Notts County and Ince parted company after just five months having lost five consecutive matches, the most recent being a 0-2 reverse at Meadow Lane against an Oldham Athletic side currently in freefall. Having won the League Two title amid a chaotic backdrop last season, Ray Trew’s anxiety over the retention of their status at this level is understandable. Moreover, there is reason to believe that with the personnel available, the Magpies should be more than two points above the drop zone and ought really to be looking at completing a season of consolidation in tougher surroundings. For the self-styled ‘Guvnor’ it completes a fall from grace that must be hard to take when one remembers how high his stock as a manager once was.

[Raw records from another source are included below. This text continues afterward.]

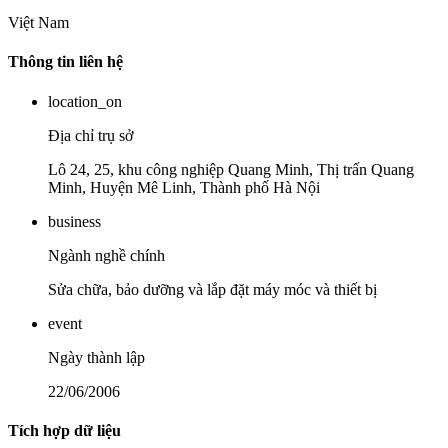
Việt Nam
Thông tin liên hệ
location_on
Địa chỉ trụ sở
Lô 24, 25, khu công nghiệp Quang Minh, Thị trấn Quang
Minh, Huyện Mê Linh, Thành phố Hà Nội
business
Ngành nghề chính
Sửa chữa, bảo dưỡng và lắp đặt máy móc và thiết bị
event
Ngày thành lập
22/06/2006
Tích hợp dữ liệu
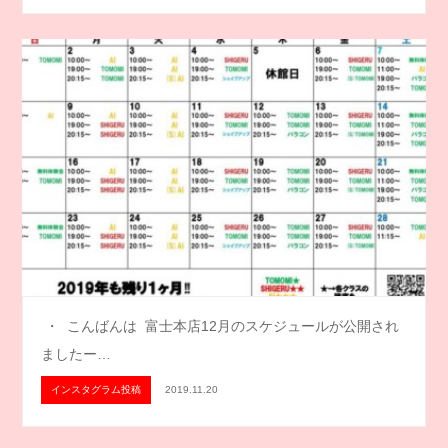
・ こんばんは 富士本店12月のスケジュールが公開され
ましたー…
インスタグラム投稿
2019.11.20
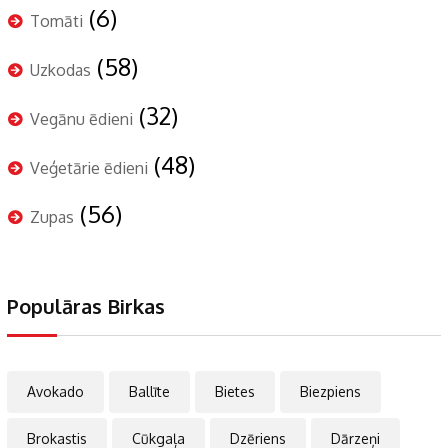
(6)
Tomāti
(58)
Uzkodas
(32)
Vegānu ēdieni
(48)
Veģetārie ēdieni
(56)
Zupas
Populāras Birkas
Avokado
Ballīte
Bietes
Biezpiens
Brokastis
Cūkgaļa
Dzēriens
Dārzeņi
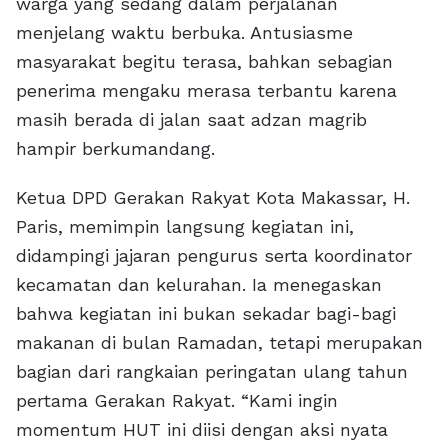
warga yang sedang dalam perjalanan
menjelang waktu berbuka. Antusiasme
masyarakat begitu terasa, bahkan sebagian
penerima mengaku merasa terbantu karena
masih berada di jalan saat adzan magrib
hampir berkumandang.
Ketua DPD Gerakan Rakyat Kota Makassar, H.
Paris, memimpin langsung kegiatan ini,
didampingi jajaran pengurus serta koordinator
kecamatan dan kelurahan. Ia menegaskan
bahwa kegiatan ini bukan sekadar bagi-bagi
makanan di bulan Ramadan, tetapi merupakan
bagian dari rangkaian peringatan ulang tahun
pertama Gerakan Rakyat. “Kami ingin
momentum HUT ini diisi dengan aksi nyata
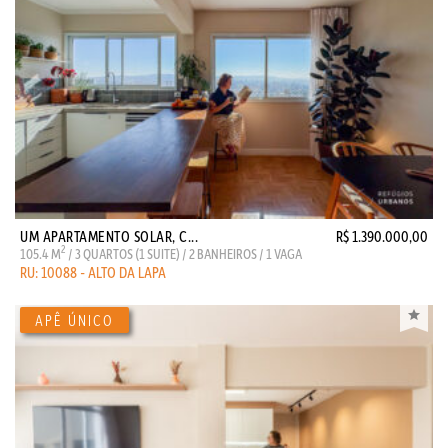
UM APARTAMENTO SOLAR, C...
R$ 1.390.000,00
2
105.4 M
/ 3 QUARTOS (1 SUITE) / 2 BANHEIROS / 1 VAGA
RU: 10088 - ALTO DA LAPA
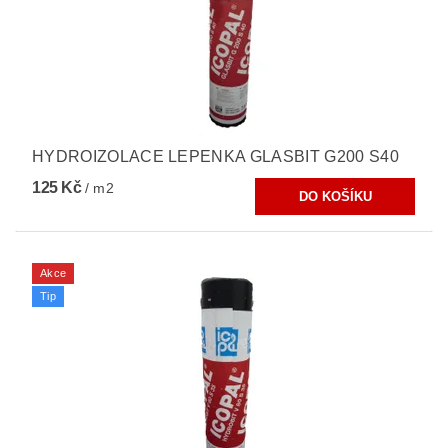
HYDROIZOLACE LEPENKA GLASBIT G200 S40
125 Kč
/ m2
Akce
Tip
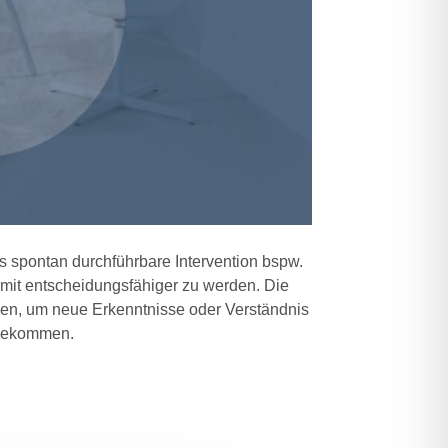
als spontan durchführbare Intervention bspw.
mit entscheidungsfähiger zu werden. Die
men, um neue Erkenntnisse oder Verständnis
 bekommen.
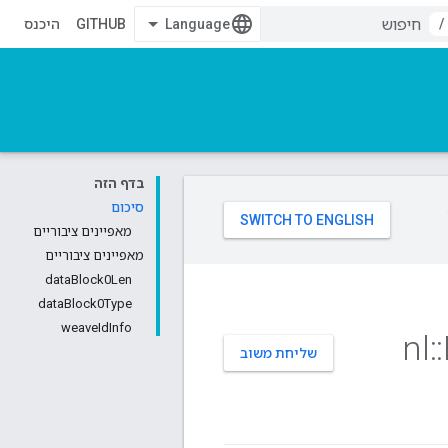
/
GITHUB
היכנס
בדף הזה
סיכום
מאפיינים ציבוריים
מאפיינים ציבוריים
dataBlock0Len
dataBlock0Type
weaveIdInfo
nl
::
שליחת משוב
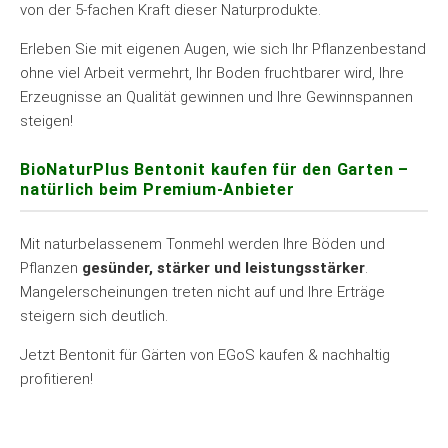
von der 5-fachen Kraft dieser Naturprodukte.
Erleben Sie mit eigenen Augen, wie sich Ihr Pflanzenbestand
ohne viel Arbeit vermehrt, Ihr Boden fruchtbarer wird, Ihre
Erzeugnisse an Qualität gewinnen und Ihre Gewinnspannen
steigen!
BioNaturPlus Bentonit kaufen für den Garten –
natürlich beim Premium-Anbieter
Mit naturbelassenem Tonmehl werden Ihre Böden und
Pflanzen
gesünder, stärker und leistungsstärker
.
Mangelerscheinungen treten nicht auf und Ihre Erträge
steigern sich deutlich.
Jetzt Bentonit für Gärten von EGoS kaufen & nachhaltig
profitieren!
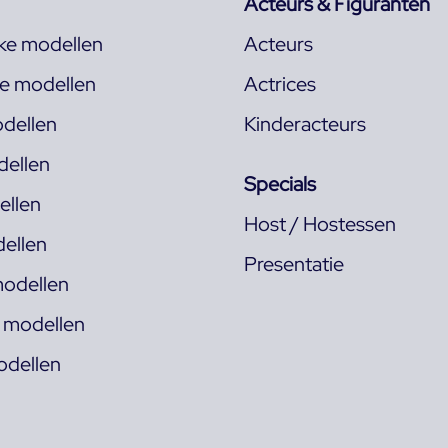
Acteurs & Figuranten
jke modellen
Acteurs
ke modellen
Actrices
dellen
Kinderacteurs
ellen
Specials
llen
Host / Hostessen
ellen
Presentatie
odellen
s modellen
odellen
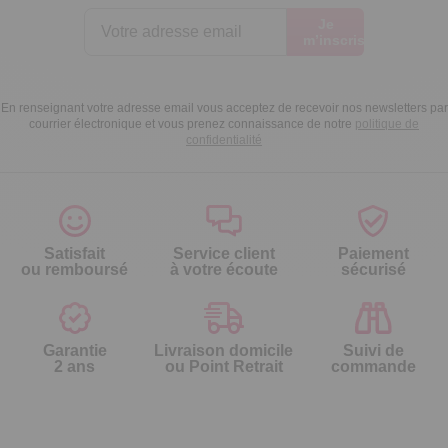
Je
m’inscris
En renseignant votre adresse email vous acceptez de recevoir nos newsletters par
courrier électronique et vous prenez connaissance de notre
politique de
confidentialité
Satisfait
Service client
Paiement
ou remboursé
à votre écoute
sécurisé
Garantie
Livraison domicile
Suivi de
2 ans
ou Point Retrait
commande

When Ince took over as manager of Macclesfield Town in October 2006, the Silkmen were cut adrift at the bottom of League Two by the not inconsiderable margin of seven points, with relegation already looking highly likely. With no wins in the league up to this point, the size of the task facing a first-timer in the dugout could not be underestimated. Turning around a losing mentality with a limited budget and what could at best be described as an average set of players was not easy, but Ince managed it like a only a good manager can. A 1-0 victory over Rochdale on 5th December was a breakthrough that sparked a remarkable run of results that ultimately brought Macc survival despite a minor wobble towards the end of the season. The bigger budget of MK Dons came calling and Ince again delivered, bringing the first major honours to the club as they won League Two and the Johnson’s Paint Trophy in 2008.
However, it appears to have all been downhill from there. Having earned an opportunity in the Premier League with Blackburn Rovers, the hope at Ewood Park would soon give way to despair as calamitous defending led to the first five-month stint of Ince’s career. His return to MK provided anti-climatic evidence of the maxim of ‘never go back’, while a solid enough start at Meadow Lane was ended abruptly by a famine in the opposing penalty area. Where Ince goes from here is uncertain, for there may be a disparity between the levels at which he aspires to work and the doors that actually open. Perhaps is the moral of the story is to enjoy the ups while they last, for unless your name happens to be Sir Alex Ferguson or Jose Mourinho it would appear that what goes up invariably comes down at some point.